# Surf Fishing Hatteras



## Merritt123 (Jul 1, 2014)

I'm headed down there tomorrow and I was just wondering what's running there this time of year. A buddy of mine told me he was catching drum down there this past weekend and that's why I'm goin.


----------



## bronzbck1 (Jun 13, 2007)

Upper slot size pups & yearlings on grubs. Small pups & puffers on shrimp. Big drum should be hitting bait soon.


----------



## whiting1 (Jan 1, 2009)

bronzbck1 said:


> Upper slot size pups & yearlings on grubs. Small pups & puffers on shrimp. Big drum should be hitting bait soon.


Enjoy active searching/casting/jigging (vs. soaking bait). Was wondering what type of grubs are typically used....? range of jig wts?

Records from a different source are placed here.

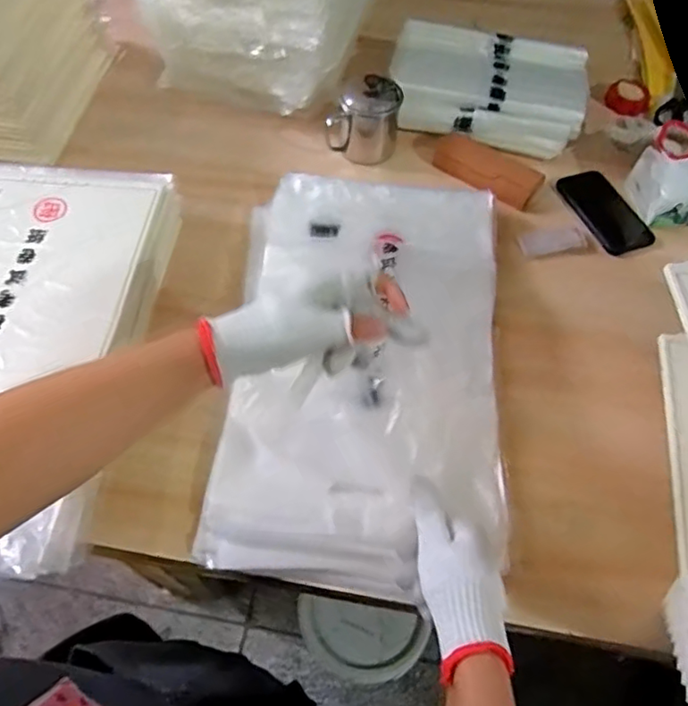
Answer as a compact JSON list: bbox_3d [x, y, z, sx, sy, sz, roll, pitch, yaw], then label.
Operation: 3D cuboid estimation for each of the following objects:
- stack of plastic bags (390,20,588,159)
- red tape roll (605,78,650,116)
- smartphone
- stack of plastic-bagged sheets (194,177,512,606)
[{"bbox_3d":[0.222,-0.418,0.886,0.295,0.088,0.204,10,59,4],"label":"stack of plastic bags"},{"bbox_3d":[0.467,-0.417,0.939,0.072,0.026,0.064,-25,63,-17],"label":"red tape roll"},{"bbox_3d":[0.379,-0.206,0.837,0.078,0.017,0.154,-18,61,-13],"label":"smartphone"},{"bbox_3d":[0.024,-0.007,0.656,0.299,0.048,0.509,4,58,0],"label":"stack of plastic-bagged sheets"}]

Thanks


----------



## bronzbck1 (Jun 13, 2007)

3/8 to 1/2 jig head with 3" and 4" grubs


----------



## whiting1 (Jan 1, 2009)

Thanks for info. I have heard many use gulp shrimp as tails. Using just regular rubber tails - do you have any preferred colors for tails?


----------



## cooper138 (Aug 8, 2012)

bronzbck1 said:


> 3/8 to 1/2 jig head with 3" and 4" grubs


What rod are you using tossing those around?


----------



## River (Sep 30, 2006)

Bronzbck uses a 8' Century rod for throwing jigs .... I built it for him and it is different, real short butt .... River


----------



## USEF THE MAG (Jul 7, 2006)

River said:


> Bronzbck uses a 8' Century rod for throwing jigs .... I built it for him and it is different, real short butt .... River


how short?


----------



## bronzbck1 (Jun 13, 2007)

I also use the Carolina Cast Pro 8' rod. I got 14 today


----------



## River (Sep 30, 2006)

The butts about 6" if I remember correctly, Bronzbck didn't want the butt to hook his jacket while kajak fishing .... River


----------



## dlpetrey (Oct 30, 2013)

bronzbck1 said:


> I also use the Carolina Cast Pro 8' rod. I got 14 today


Dang! Nice work bronzbck1.


----------



## bronzbck1 (Jun 13, 2007)

Only 2 today saw 2 more so far


----------